**Task directions:** Reproduce every line in the listing that contains the word "lines".
=== Input records ===
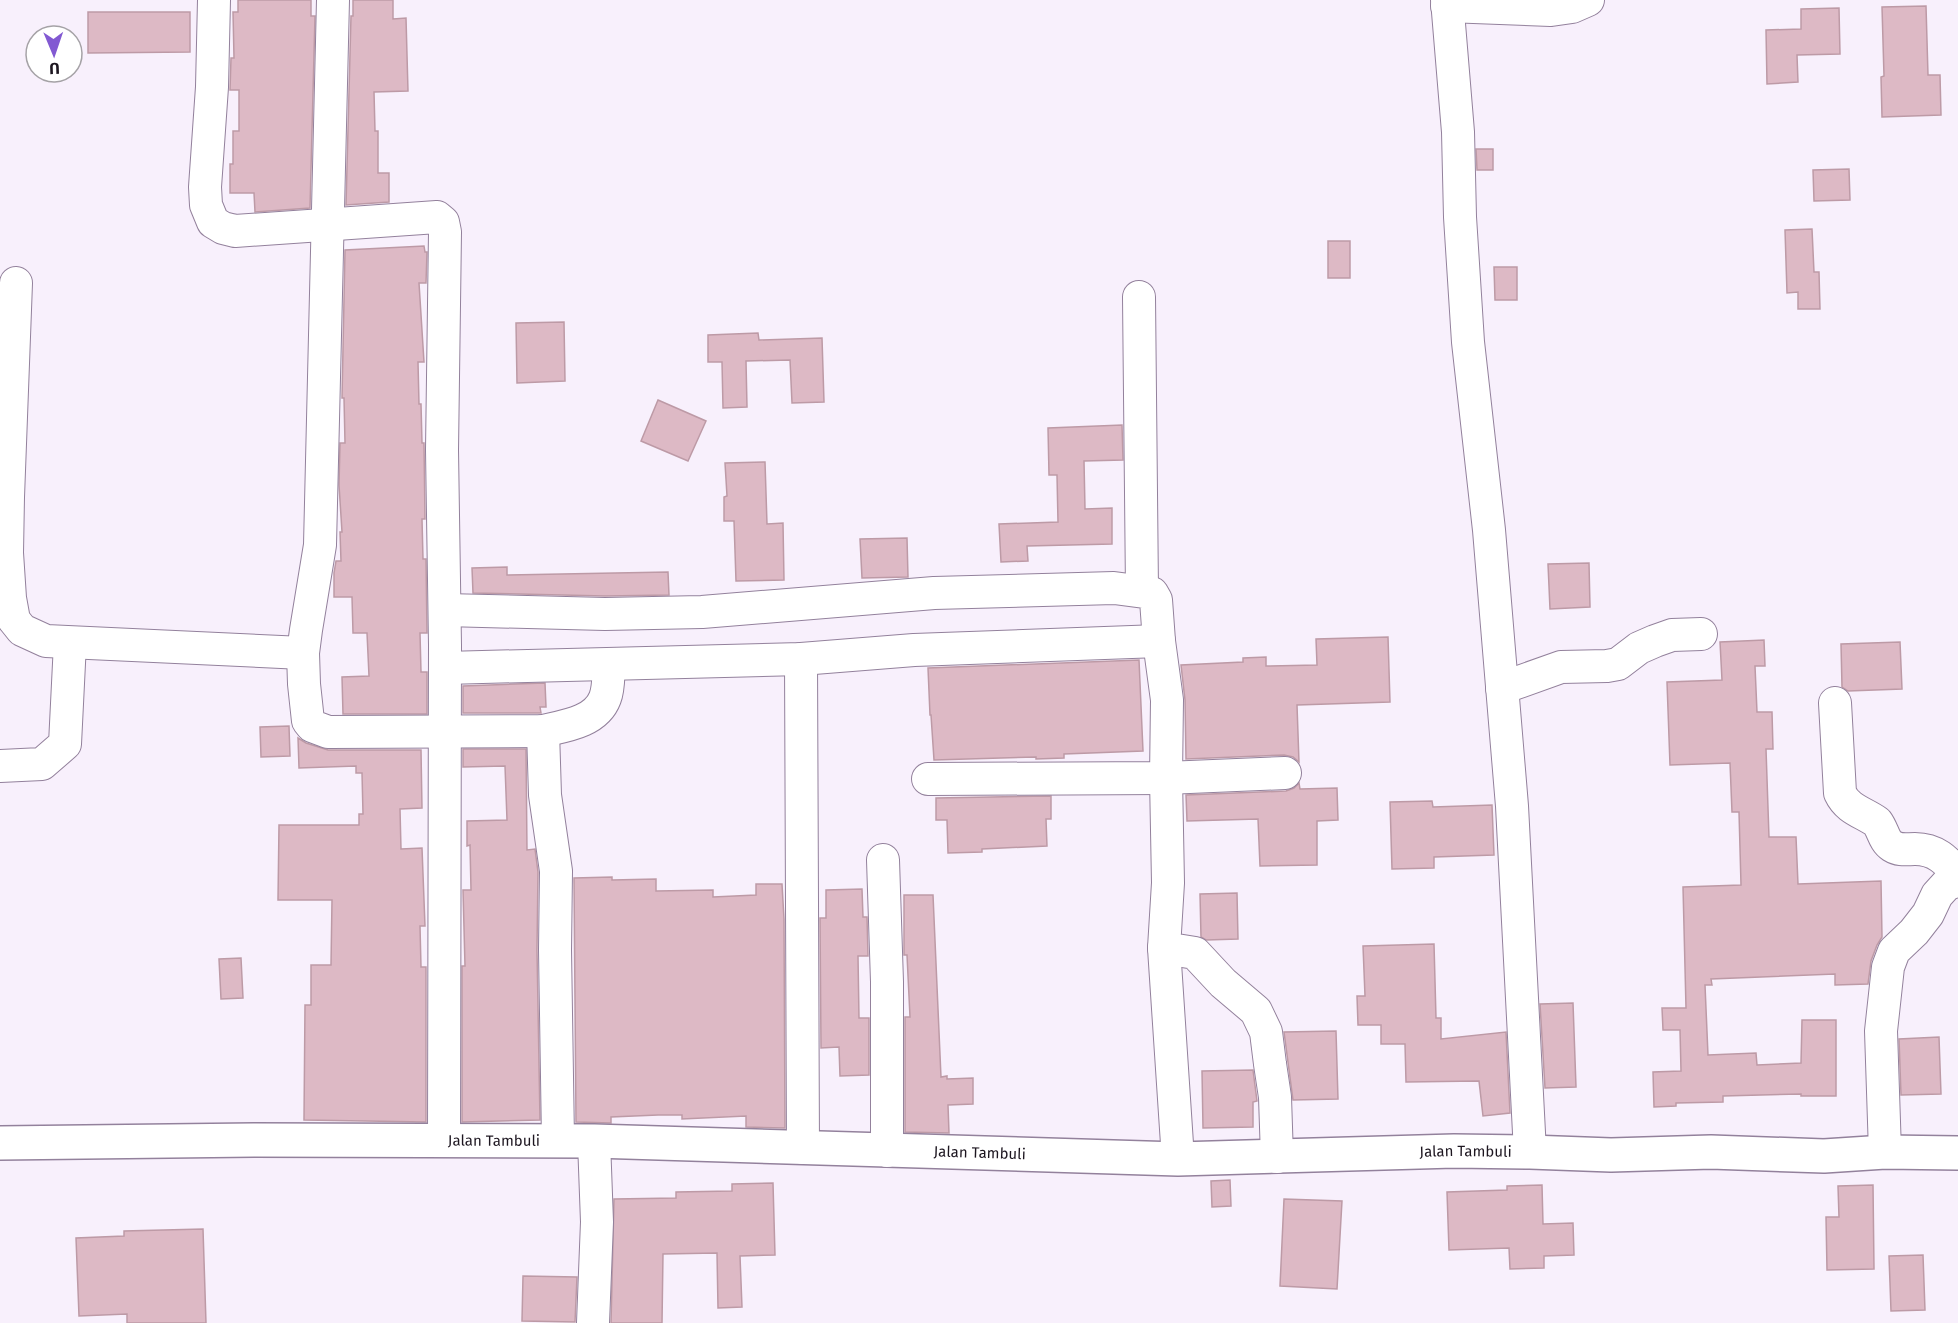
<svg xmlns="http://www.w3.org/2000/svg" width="1958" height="1323" font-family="'Fira Sans',sans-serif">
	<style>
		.building { fill: #ddb9c5; stroke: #bd9aa6; stroke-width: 1.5 }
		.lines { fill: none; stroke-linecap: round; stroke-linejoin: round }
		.street-casing { stroke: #93819c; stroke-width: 34 }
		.secondary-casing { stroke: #93819c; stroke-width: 36 }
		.street { stroke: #fff; stroke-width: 32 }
		.secondary { stroke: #fff; stroke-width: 33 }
		.labels { text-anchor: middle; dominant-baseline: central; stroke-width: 6; stroke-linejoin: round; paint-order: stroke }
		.street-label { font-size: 15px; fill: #1d1620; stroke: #fff }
	</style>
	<rect width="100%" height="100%" fill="#f8f0fc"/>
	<g class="building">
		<polygon points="238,0 311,0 311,16 315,16 310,208 255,212 254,193 230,193 230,164 233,164 233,131 239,131 239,90 230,90 231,58 234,58 233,12 238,12"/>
		<polygon points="353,0 393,0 393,19 406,18 408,91 374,92 375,131 378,131 378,173 389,173 389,202 346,205 351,16 353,16"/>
		<polygon points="1926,6 1928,75 1940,75 1941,115 1882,117 1881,77 1884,76 1882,7"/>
		<polygon points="1839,8 1840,54 1797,55 1798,82 1767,84 1766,30 1801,29 1801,9"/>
		<polygon points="88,12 190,12 190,52 88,53"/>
		<polygon points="1476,149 1493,149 1493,170 1477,170"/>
		<polygon points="1849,169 1850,200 1814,201 1813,170"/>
		<polygon points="1812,229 1814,272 1819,272 1820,309 1798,309 1798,292 1787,293 1785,230"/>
		<rect x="1328" y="241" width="22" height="37"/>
		<polygon points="424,246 425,252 427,252 426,283 419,283 424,362 418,362 419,404 421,404 422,443 424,443 425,519 422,519 423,559 426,559 427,633 420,633 421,672 427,672 427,714 343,714 342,677 369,676 367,633 353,633 352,597 334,597 334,573 336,561 341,561 340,532 342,532 339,485 340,443 345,443 344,398 342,398 345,250"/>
		<polygon points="1494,267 1517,267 1517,300 1495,300"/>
		<polygon points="564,322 565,381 517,383 516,323"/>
		<polygon points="758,333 759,340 822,338 824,402 792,403 790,360 746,361 747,407 723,408 722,362 708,362 708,335"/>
		<polygon points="658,400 706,421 688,461 641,441"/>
		<polygon points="1122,425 1123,460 1084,461 1085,509 1112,508 1112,544 1027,546 1028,561 1001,562 999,524 1058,522 1057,475 1049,475 1048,428"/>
		<polygon points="765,462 767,524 783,523 784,580 736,581 734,521 724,521 724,497 727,496 725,463"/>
		<polygon points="907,538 908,577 862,578 860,539"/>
		<polygon points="1589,563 1590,607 1550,609 1548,564"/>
		<polygon points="507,567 507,575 668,572 669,595 605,596 473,593 472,568"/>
		<polygon points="1388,637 1390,702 1297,705 1299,762 1293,757 1284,755 1186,759 1185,700 1181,665 1243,662 1243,658 1266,657 1266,666 1317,665 1316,639"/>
		<polygon points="1764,640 1765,666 1755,666 1757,712 1772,712 1773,749 1766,749 1769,837 1796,837 1798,884 1881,881 1882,937 1877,945 1871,961 1868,984 1835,985 1835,974 1711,979 1712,985 1705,985 1708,1055 1756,1053 1757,1065 1801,1063 1802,1020 1836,1020 1836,1096 1801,1096 1801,1094 1723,1096 1723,1102 1676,1103 1676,1106 1654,1107 1653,1072 1681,1071 1680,1030 1663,1030 1662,1008 1686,1008 1683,887 1741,885 1739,812 1732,812 1730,763 1670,765 1667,682 1722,680 1720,642"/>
		<polygon points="1900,642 1902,689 1848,691 1842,687 1841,644"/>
		<polygon points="1139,660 1143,751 1064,754 1064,758 1036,759 1036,757 934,760 931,715 930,715 928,668"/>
		<polygon points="545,683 546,707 540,707 541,713 463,713 463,686"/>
		<polygon points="289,726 290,756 261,757 260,727"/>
		<polygon points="298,738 306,743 328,750 421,750 422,808 400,809 401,849 422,848 425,926 420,926 421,967 426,967 426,1122 304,1120 305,1005 311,1005 311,965 331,965 332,900 278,900 279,825 359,825 359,814 363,814 362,773 356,773 356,766 299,768"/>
		<polygon points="463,749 526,749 527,850 535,849 538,872 537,950 540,1120 462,1122 462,966 465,966 463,890 471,890 470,845 467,846 467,821 507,820 505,766 463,767"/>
		<polygon points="1299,783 1300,789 1337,788 1338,820 1317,821 1317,865 1260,866 1258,819 1187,821 1186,795 1286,791 1294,788"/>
		<polygon points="1051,796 1051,819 1046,819 1047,846 982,849 982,852 948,853 947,820 936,820 936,798"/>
		<polygon points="1432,801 1433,807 1492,805 1494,855 1434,857 1434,868 1392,869 1390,802"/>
		<polygon points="612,877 612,880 656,879 656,891 713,890 713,897 756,895 756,884 782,884 784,919 785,1128 746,1127 746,1116 682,1119 682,1115 658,1115 611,1117 611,1123 576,1122 574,878"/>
		<polygon points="862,889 863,917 867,917 868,956 858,956 859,1018 869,1018 869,1075 840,1076 839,1047 821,1048 820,918 826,918 826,890"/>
		<polygon points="1237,893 1238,939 1206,940 1201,937 1200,894"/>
		<polygon points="904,895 933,895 941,1077 947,1076 947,1079 973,1078 973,1104 948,1105 949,1133 905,1132 905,1017 910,1017 907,955 904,955"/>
		<polygon points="1434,944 1436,1018 1441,1018 1441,1039 1506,1032 1510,1113 1483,1116 1479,1081 1406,1082 1405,1044 1381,1044 1381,1025 1358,1025 1357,996 1365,996 1363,946"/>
		<polygon points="241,958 243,998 221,999 219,959"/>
		<polygon points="1573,1003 1576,1087 1545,1088 1540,1004"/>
		<polygon points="1336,1031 1338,1099 1293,1100 1284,1032"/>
		<polygon points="1939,1037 1941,1094 1901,1095 1899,1039"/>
		<polygon points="1253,1070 1257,1101 1253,1102 1253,1127 1203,1128 1202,1071"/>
		<polygon points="1230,1180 1231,1206 1212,1207 1211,1181"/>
		<polygon points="773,1183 775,1255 740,1256 742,1307 718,1308 717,1253 663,1254 662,1323 611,1323 614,1199 676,1198 676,1192 732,1191 732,1184"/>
		<polygon points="1542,1185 1543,1224 1573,1223 1574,1255 1544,1256 1544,1268 1510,1269 1509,1248 1449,1250 1447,1192 1507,1190 1507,1186"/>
		<polygon points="1873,1185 1874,1269 1827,1270 1826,1217 1839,1217 1838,1186"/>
		<polygon points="1284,1199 1342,1201 1337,1289 1280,1286"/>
		<polygon points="203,1229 206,1323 127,1323 127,1314 79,1316 76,1238 124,1236 124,1231"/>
		<polygon points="1923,1255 1925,1310 1891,1311 1889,1256"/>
		<polygon points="523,1276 577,1277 575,1322 522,1321"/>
	</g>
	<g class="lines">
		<g class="street-casing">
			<g id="street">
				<polyline points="214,0 212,87 205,187 206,205 213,222 223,228 235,231 437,217 443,222 445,232 442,450 445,645 444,1140"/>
				<path d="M 333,0 L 320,545 L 306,630 L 303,653 L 304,684 L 308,721 L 312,726 L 328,732 L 543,731 C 565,726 596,722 605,698 C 609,688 608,676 609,665"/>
				<polyline points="1447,0 1458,132 1460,217 1468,342 1489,530 1512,806 1530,1152"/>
				<polyline points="1447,6 1551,10 1572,7 1588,0"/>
				<polyline points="16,283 8,497 7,553 10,598 14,620 22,630 46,641 303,653"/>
				<polyline points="1139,297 1142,591"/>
				<polyline points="445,610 605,614 702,612 934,593 1114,588 1152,593 1156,600 1159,641 1167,700 1166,778 1168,883 1164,948 1195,953 1223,983 1256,1011 1266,1032 1270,1064 1275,1097 1277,1157"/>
				<polyline points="801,659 803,1148"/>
				<polyline points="445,668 801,659 914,650 1159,641"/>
				<polyline points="1502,688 1561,667 1607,666 1618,664 1639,648 1655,641 1672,635 1701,634"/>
				<path d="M 1835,703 L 1840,793 C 1848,810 1863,812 1877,822 C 1883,830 1884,841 1892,846 C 1900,851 1907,849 1915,849 C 1935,849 1947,860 1958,875"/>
				<polyline points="543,731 545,795 556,871 555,950 558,1140"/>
				<polyline points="0,766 42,764 65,744 70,643"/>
				<polyline points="928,779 1166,778 1285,773"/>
				<polyline points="883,860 887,982 887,1151"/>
				<polyline points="1164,948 1178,1159"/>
				<polyline points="1885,1152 1881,1031 1888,967 1894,951 1914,932 1928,914 1937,895 1947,884 1958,881"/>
				<polyline points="593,1323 597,1222 594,1141"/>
			</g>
		</g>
		<g class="secondary-casing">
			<g id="secondary">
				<path id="s1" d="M 0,1143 L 254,1140 L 594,1141 L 1178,1159 L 1454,1151 L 1530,1152 L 1611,1155 L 1711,1152 L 1824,1156 L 1885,1152 L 1958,1153"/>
			</g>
		</g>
		<use href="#street" class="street"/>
		<use href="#secondary" class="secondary"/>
	</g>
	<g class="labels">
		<g class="street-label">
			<text stroke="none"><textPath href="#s1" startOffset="494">Jalan Tambuli</textPath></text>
			<text stroke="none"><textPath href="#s1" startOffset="1466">Jalan Tambuli</textPath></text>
			<text stroke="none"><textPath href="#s1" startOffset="980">Jalan Tambuli</textPath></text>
		</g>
	</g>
	<g transform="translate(54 54) rotate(178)"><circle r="28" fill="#ffffff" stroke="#a5a2a6" stroke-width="1.5"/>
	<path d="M0-4.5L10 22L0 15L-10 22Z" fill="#8259d2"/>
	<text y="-9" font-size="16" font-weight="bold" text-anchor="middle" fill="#1d1620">U</text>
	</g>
</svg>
===
**Response area:**
		.lines { fill: none; stroke-linecap: round; stroke-linejoin: round }
	<g class="lines">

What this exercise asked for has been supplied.